Yes.  We've got to deal with all scenarios, preferably without
special-caseing special cases.

> > What jit-lock/font-lock actually do at the moment is to widen, then use
> > syntax-ppss, i.e. in effect scan from BOB.

> Yes, and that's SLOOOWWWW!

On my machine, with an optimised build, it takes just under 20 ms to
parse-partial-sexp over xdisp.c (not counting any redisplay at the end).
I don't understand any more than Dmitry does, why your unoptimised build
is taking 25 times as long.

> > > > Also, the (BEG END) region will typically get rounded up to whole
> > > > lines, again "violating" that chunk.

> > > That's a far cry from going to BOB.  And if you ask nicely, we
> > > could arrange that jit-lock calls you only on line boundaries
> > > (unless lines are longer than some reasonable value).

> > The search for line boundaries is done by font-lock.el.

> I don't trust it to DTRT when lines are very long.

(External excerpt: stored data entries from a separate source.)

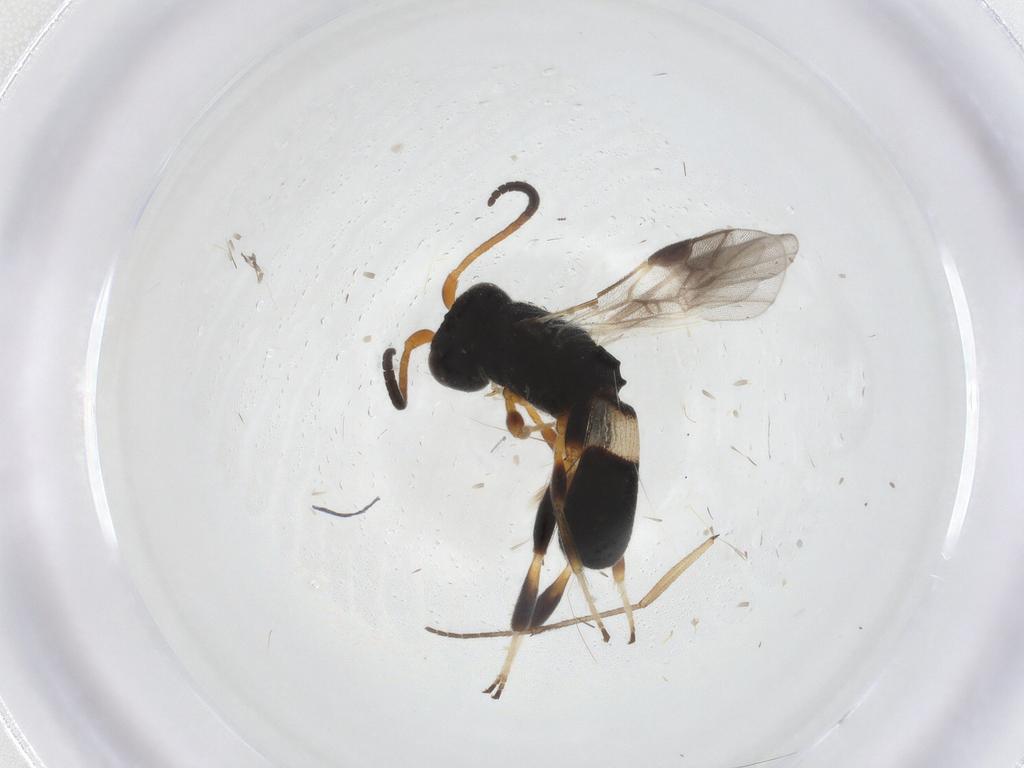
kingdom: Animalia
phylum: Arthropoda
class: Insecta
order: Hymenoptera
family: Braconidae
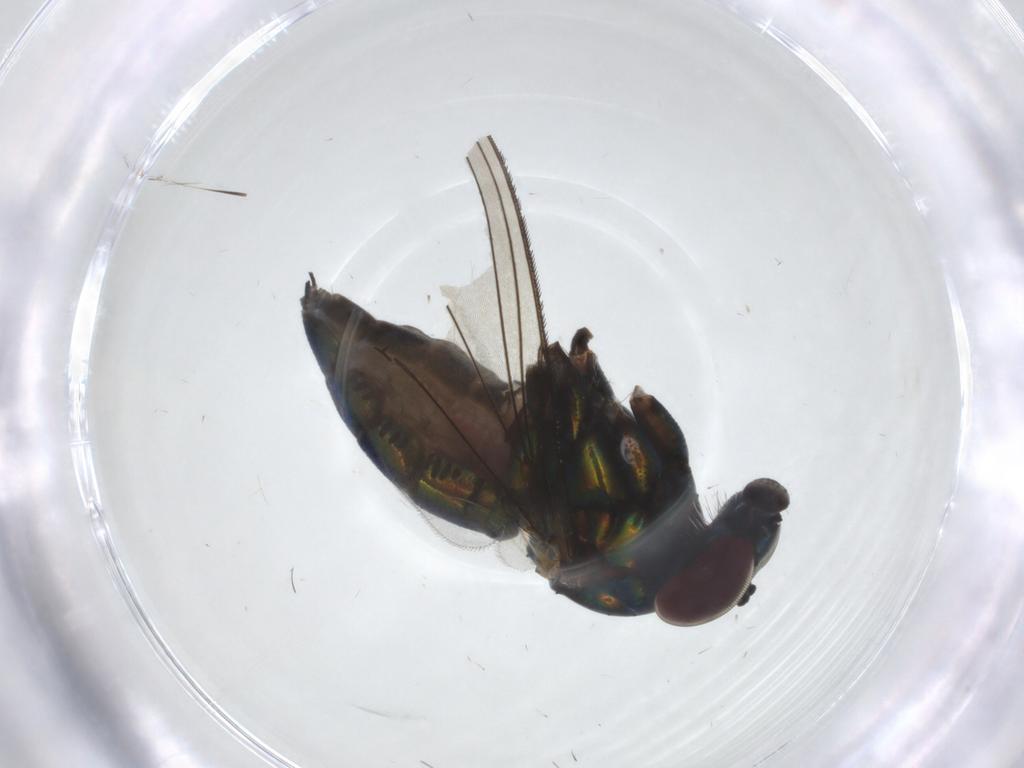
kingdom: Animalia
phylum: Arthropoda
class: Insecta
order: Diptera
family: Dolichopodidae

I think I raised the topic a few days ago of font-lock expanding regions
to whole lines.  Maybe we shouldn't do it for long lines.  We'd need
something in its place, though.

> > > > In principle, font-lock needs to look outside of (BEG END).

> > > No, it doesn't.  A string cannot begin before a beginning of a
> > > function, for example.  And if you need to go too far, just give up
> > > and blame the user who writes such code.  It is much better than
> > > letting every use of CC Mode wait because once in a blue moon someone
> > > could have a very long string.

> > That "needing to go too far" is an instantaneous jump, not a scanning.

> Please tell that to someone who doesn't edit C sources as frequently
> as I do.

Are you saying that long strings and long comments cause a particular
slowdown in C Mode, not seen when strings and comments are all short?

> > The string start will be in a parse-partial-sexp result somewhere.
> > Sometimes people write long strings.  They certainly write long comments.

> Why do I have top suffer every day just because someone, somewhere,
> might do that?  I'd rather we "punish" those few people who do it
> (rarely).

I don't think we should punish people who write comments.  I'm thinking
of Gerd M., who was likely the writer of the comment at the beginning of
xdisp.c.

-- 
Alan Mackenzie (Nuremberg, Germany).